What needs to be done >>
In the passage below on the motion to suppress, reproduce everything from "Trial counsel was" down to "L.Ed.2d 378, 386-387].)".

At the hearing on the motion to suppress, Detective Madden testified that once defendant invoked his right to remain silent, he stopped asking questions. Madden said he continued to explain the case to defendant, but denied he was trying to get defendant to talk.
Madden testified defendant had been advised of his Miranda rights when he was arrested on violation of juvenile probation and invoked his right to remain silent. When asked if defendant invoked his right to counsel, Madden responded, “I was told that.” The defense objection that the answer was nonresponsive was overruled. Madden continued, “I was told that he invoked--the right to--.” The court sustained a hearsay objection. The prosecutor indicated the officer who knew that information, Karen Young, would be presented later. When the court later asked the defense if it needed to cross-examine Young, the defense said no.
The trial court found there was no express invocation of the right to remain silent, but on more than at least two occasions there was an implied invocation. The detective had the right to clarify defendant’s intentions. The court did not find the detective’s questioning was coercive, threatening or high-handed. It found defendant’s statement voluntary.
Defendant Did Not Invoke His Right to Counsel
Defendant contends the trial court erred in denying his motion to suppress because he had invoked his right to counsel in the juvenile probation proceedings and the subsequent interrogation was conducted without his counsel present. He contends that to the extent trial counsel misunderstood this claim and failed to question the officer about his invocation of the right to counsel, he was denied effective assistance of counsel. The record does not support defendant’s contention.
Trial counsel was confused as to the difference between the right to counsel and the right to remain silent, suggesting that invocation of one served as invocation of the other. “Miranda delineates two separate rights--the right to remain silent, and the right to have counsel present during interrogation. Later cases make clear that there are distinctions in the scope of these rights.” (People v. DeLeon (1994) 22 Cal.App.4th 1265, 1269.) The right to remain silent concerns only the right to cut off questioning, while the right to counsel affords broader protection. (Id. at pp. 1269-1270.) Once an accused has invoked his right to counsel, there is to be no further interrogation until counsel is available, unless the accused initiates further communication. (Edwards v. Arizona, supra, 451 U.S. 477, 484-485 [68 L.Ed.2d 378, 386-387].)

Study material >>

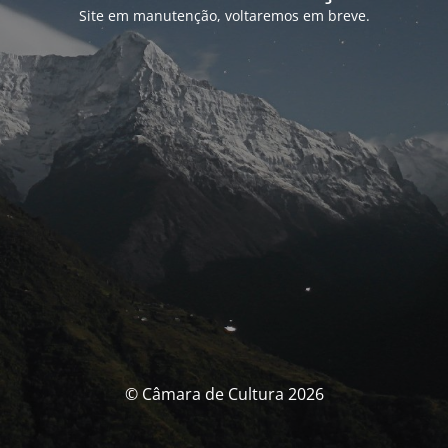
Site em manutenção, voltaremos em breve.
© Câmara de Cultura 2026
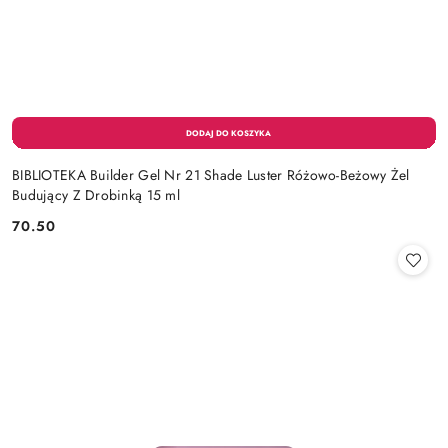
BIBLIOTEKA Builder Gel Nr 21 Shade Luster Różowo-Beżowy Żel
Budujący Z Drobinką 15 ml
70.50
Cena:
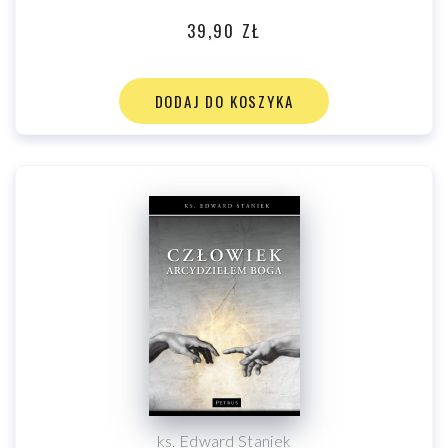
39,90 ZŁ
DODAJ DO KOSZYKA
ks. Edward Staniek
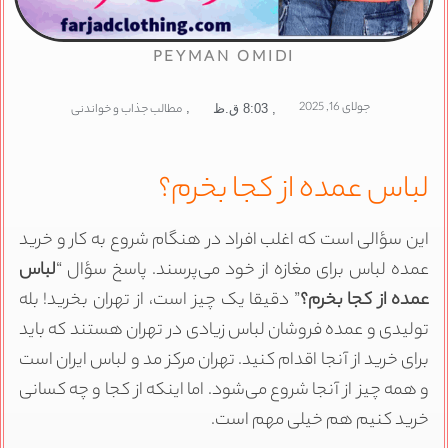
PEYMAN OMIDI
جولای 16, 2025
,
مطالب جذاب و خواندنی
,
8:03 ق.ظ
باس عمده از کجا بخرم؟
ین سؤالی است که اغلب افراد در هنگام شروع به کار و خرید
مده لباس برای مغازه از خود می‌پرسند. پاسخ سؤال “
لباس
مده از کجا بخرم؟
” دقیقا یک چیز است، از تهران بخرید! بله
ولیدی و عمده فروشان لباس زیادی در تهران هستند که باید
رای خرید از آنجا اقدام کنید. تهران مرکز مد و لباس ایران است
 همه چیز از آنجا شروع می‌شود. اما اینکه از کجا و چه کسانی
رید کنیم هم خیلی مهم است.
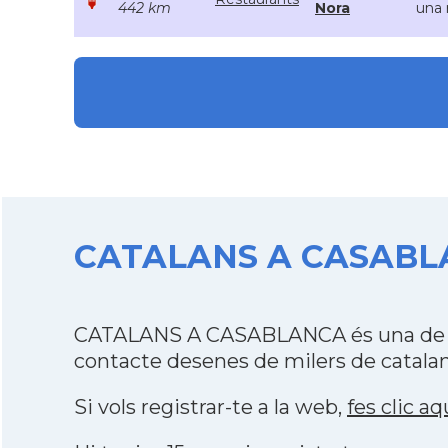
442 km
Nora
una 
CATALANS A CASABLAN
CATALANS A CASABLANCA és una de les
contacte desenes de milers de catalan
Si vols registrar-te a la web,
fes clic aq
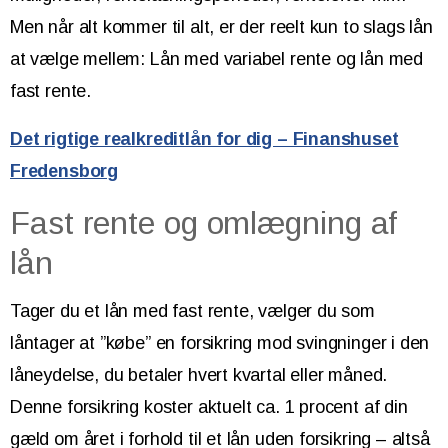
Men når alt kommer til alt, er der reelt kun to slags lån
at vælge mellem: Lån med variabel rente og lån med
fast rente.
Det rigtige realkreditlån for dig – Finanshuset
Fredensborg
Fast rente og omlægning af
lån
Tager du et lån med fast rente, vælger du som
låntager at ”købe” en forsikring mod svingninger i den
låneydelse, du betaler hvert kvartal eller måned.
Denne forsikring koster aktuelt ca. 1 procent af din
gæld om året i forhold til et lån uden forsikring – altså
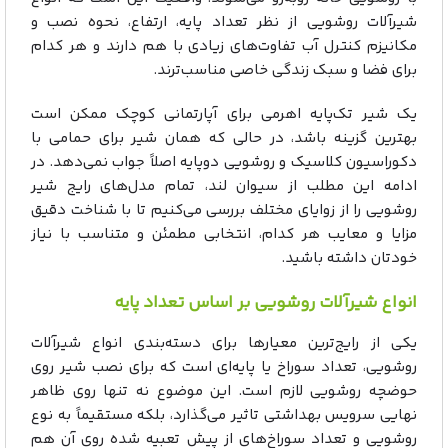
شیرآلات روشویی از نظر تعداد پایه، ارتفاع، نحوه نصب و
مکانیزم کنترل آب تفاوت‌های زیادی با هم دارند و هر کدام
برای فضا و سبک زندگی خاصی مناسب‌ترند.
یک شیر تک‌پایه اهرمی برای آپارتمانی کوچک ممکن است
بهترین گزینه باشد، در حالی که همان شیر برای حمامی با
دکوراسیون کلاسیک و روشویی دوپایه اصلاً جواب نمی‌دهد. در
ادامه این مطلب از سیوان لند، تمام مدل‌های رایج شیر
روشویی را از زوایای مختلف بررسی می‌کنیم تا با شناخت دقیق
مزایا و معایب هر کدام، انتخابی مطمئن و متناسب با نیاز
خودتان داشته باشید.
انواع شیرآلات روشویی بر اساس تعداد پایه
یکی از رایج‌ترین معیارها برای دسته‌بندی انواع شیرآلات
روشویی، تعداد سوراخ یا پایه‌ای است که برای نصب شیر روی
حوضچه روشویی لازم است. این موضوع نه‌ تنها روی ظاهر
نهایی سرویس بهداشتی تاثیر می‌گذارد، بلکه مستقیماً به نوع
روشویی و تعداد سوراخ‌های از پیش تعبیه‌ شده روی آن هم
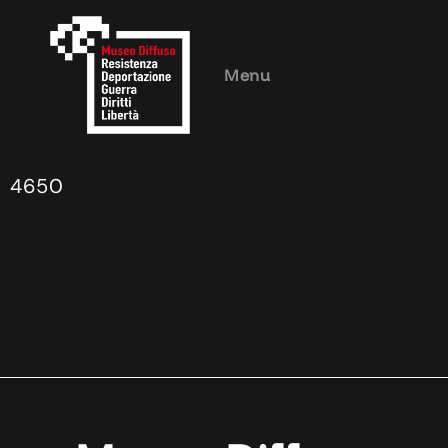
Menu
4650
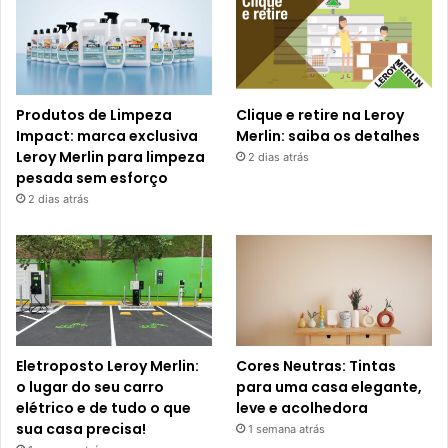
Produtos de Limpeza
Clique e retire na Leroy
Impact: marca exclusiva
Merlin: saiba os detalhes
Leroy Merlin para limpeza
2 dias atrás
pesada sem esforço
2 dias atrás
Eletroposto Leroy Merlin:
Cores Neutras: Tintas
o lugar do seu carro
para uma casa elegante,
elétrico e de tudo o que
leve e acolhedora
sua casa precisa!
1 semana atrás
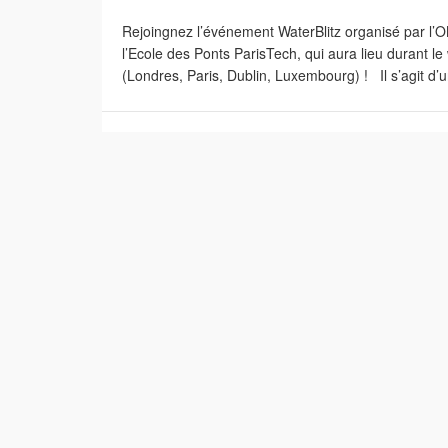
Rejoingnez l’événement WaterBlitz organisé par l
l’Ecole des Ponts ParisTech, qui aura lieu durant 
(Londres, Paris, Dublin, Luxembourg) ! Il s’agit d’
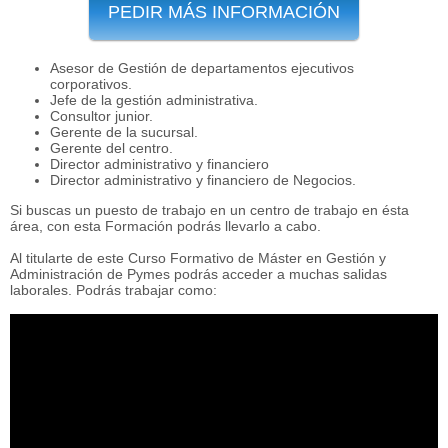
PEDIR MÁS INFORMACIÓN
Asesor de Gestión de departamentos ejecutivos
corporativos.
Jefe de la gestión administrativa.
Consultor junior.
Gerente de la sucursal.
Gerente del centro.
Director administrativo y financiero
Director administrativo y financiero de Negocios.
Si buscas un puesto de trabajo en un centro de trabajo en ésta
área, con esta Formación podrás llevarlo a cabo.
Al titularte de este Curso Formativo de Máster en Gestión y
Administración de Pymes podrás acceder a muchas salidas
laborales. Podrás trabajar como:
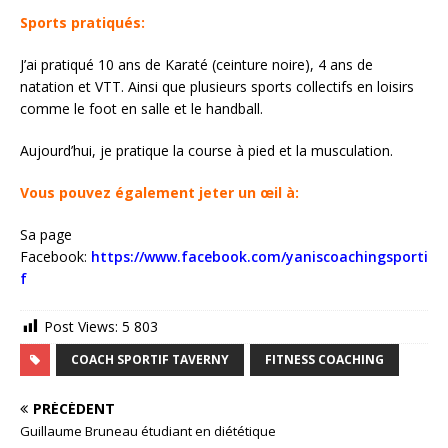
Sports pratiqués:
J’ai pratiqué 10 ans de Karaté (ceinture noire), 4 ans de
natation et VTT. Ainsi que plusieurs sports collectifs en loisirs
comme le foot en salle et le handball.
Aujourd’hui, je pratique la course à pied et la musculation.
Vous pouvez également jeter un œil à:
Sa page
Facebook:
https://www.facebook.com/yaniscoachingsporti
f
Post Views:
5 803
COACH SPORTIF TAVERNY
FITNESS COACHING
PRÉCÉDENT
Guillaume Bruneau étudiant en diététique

Task result >>
Trial counsel was confused as to the difference between the right to counsel and the right to remain silent, suggesting that invocation of one served as invocation of the other. “Miranda delineates two separate rights--the right to remain silent, and the right to have counsel present during interrogation. Later cases make clear that there are distinctions in the scope of these rights.” (People v. DeLeon (1994) 22 Cal.App.4th 1265, 1269.) The right to remain silent concerns only the right to cut off questioning, while the right to counsel affords broader protection. (Id. at pp. 1269-1270.) Once an accused has invoked his right to counsel, there is to be no further interrogation until counsel is available, unless the accused initiates further communication. (Edwards v. Arizona, supra, 451 U.S. 477, 484-485 [68 L.Ed.2d 378, 386-387].)